В костюмах Веснин использовал в различных вариациях и сочетаниях элементы античности. Даже Федра носила золотой шлем, ярко гармонировавший с тем красным плащом, которым так искусно владела исполнительница главной роли. Легкий, короткий плащ, короткая туника, ножны, блестящий щит, острое копье дополняли образ Ипполита, появлявшегося каким-то сверкающим лучом в исполнении Николая Церетелли. Актеры искусно двигались на невысоких котурнах, которые увеличивали их рост и в то же время придавали их поступи немного тяжеловесный и торжественный {90} характер. Таиров в своей постановке доходил до простоты, которая связывалась в его фантазии с античной архаикой.

Наиболее полного выражения замысел Таирова достиг в исполнении Коонен — Федры. Коонен отодвигала на второй план и мучения долга по отношению к Тезею и ревность к Арикии, оставляя их лишь как легкие добавочные краски. Она сжала и направила к одной цели весь свой темперамент и волю.

В образе Ипполита Таиров рисовал легкого и стройного охотника, лишенного какого-либо жеманства, свойственного обычному представлению об Ипполите как о некоем своеобразном Иосифе Прекрасном. Церетелли — умный, обаятельный актер — казался предназначенным для таировских поисков. Он отлично чувствовал себя в высокой трагедии — что показало его первое появление в «Фамире-кифарэде» — и еще лучше он ощущал стремительный жизнерадостный ритм, как в «Короле-Арлекине», где он заражал зрителя темпераментом и великолепным мастерством движения. В Ипполите он поймал зерно образа — строгую застенчивость и поэтическую влюбленность. Всю роль пронизали внутреннее благородство и отвращение ко лжи. Пластически она строилась во многом контрастно по отношению к Федре — роль текла более стройно, менее порывисто, более летяще, и дуэты Федры и Ипполита звучали музыкально и по существу и по форме.

Жестокость, суровость Тезея, весь его облик был удачно воплощен актером Эггертом. Эггерт был актером кованой формы — во многом рациональный, лишенный яростного темперамента, он лепил образы скульптурно, четко, ясно, умея закончить движение необходимой завершающей точкой.

Подлинно трагедийной высоты достигал в рассказе Те-рамена о гибели Ипполита Аркадии. Это было очень неожиданно для посетителей Камерного театра, привыкших расценивать Аркадина преимущественно как комедийного актера. На это амплуа он был предназначен всеми своими внешними данными — небольшого роста, плотный, можно сказать, полный — он был широко использован в Камерном театре в целой серии комических ролей. Но монолог Терамена он передавал с огромной внутренней силой — у Аркадина появилось умение образно рисовать, — и гибель Ипполита воскресала точно и сурово.

Само пластическое решение образов и мизансцен как бы не допускало никаких пустых мест; каждое движение встречало {91} ответное. Спектакль велся то нарастая, то падая, но нигде не прерывал своего жесткого течения. Несмотря на сохранившуюся напевность речи, Таиров решал спектакль сурово, даже в какой-то мере аскетично. Веснин отнюдь не преследовал красочной праздничности — само сочетание красок было скупо, и каждый из цветов художник взял в его предельной насыщенности, а не в блеклости; нарядности не проскальзывало в строго красивом спектакле.

#### [Выдержки из данных]
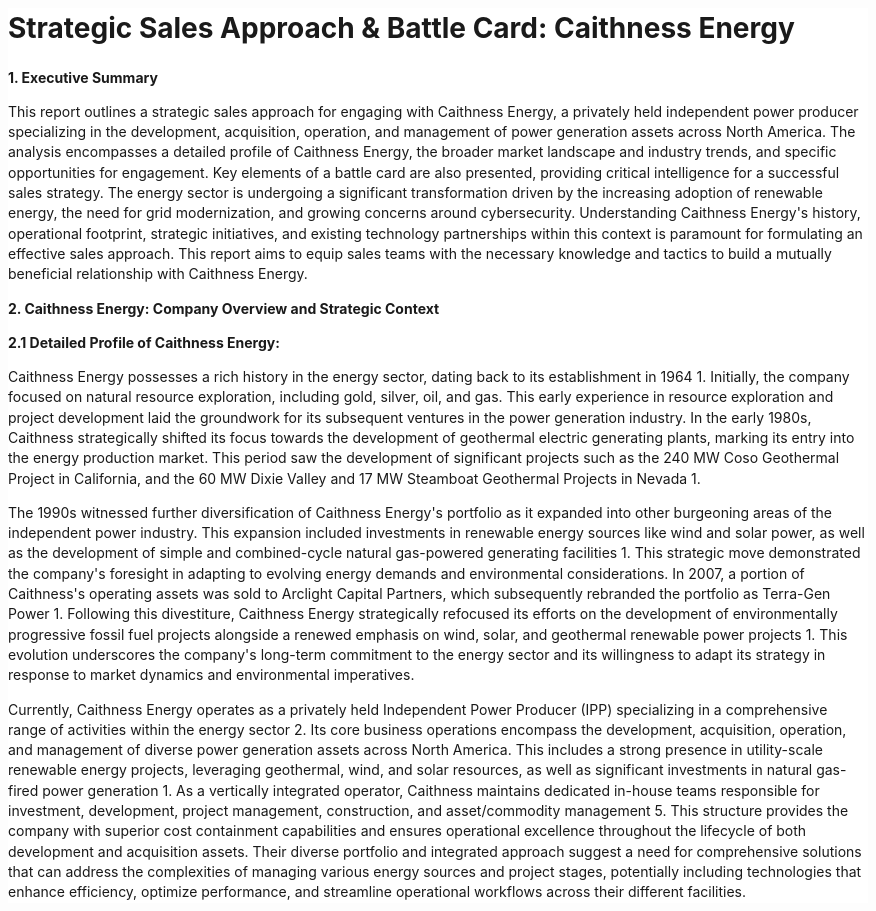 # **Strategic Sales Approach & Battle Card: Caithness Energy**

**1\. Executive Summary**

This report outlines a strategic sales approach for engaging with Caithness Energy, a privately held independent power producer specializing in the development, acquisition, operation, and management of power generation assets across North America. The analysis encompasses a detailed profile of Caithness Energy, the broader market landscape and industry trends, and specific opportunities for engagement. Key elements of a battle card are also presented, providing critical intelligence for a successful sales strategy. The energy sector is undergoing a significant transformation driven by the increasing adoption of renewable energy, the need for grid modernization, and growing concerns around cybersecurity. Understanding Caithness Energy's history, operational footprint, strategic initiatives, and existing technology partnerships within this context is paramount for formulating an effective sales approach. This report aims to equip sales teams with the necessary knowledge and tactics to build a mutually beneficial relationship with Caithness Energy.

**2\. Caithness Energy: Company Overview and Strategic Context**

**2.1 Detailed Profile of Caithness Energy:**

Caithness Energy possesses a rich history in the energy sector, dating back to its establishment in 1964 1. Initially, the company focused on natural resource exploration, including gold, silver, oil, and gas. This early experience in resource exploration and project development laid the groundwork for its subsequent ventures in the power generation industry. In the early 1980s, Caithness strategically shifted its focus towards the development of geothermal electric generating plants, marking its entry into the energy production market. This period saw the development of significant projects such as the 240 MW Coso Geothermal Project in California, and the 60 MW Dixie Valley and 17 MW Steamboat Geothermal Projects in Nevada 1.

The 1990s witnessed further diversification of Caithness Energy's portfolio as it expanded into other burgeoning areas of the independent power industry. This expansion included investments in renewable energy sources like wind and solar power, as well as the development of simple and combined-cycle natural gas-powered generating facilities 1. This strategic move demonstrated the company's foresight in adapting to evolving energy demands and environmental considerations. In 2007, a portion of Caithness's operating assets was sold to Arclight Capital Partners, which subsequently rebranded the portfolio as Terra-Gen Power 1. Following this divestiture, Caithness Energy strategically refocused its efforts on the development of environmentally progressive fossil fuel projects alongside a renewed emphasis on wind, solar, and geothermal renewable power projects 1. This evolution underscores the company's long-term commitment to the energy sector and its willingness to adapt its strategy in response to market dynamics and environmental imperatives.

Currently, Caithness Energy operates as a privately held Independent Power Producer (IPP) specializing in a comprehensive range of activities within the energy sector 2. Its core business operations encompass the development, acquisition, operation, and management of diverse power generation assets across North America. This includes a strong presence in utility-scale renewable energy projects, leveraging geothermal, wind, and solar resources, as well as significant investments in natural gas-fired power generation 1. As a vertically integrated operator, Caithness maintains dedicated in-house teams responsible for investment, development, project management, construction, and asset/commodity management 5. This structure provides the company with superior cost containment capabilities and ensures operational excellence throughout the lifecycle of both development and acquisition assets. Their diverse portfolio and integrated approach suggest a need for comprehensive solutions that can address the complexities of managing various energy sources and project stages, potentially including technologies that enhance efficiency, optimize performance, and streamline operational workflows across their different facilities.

#### [Задание]
Переведите на английский язык предложение из фрагмента текста: «Жестокость, суровость Тезея, весь его облик был удачно воплощен актером Эггертом».

#### [Ответ к заданию]
The cruelty and sternness of Theseus, his whole appearance, were skillfully embodied by the actor Eggert.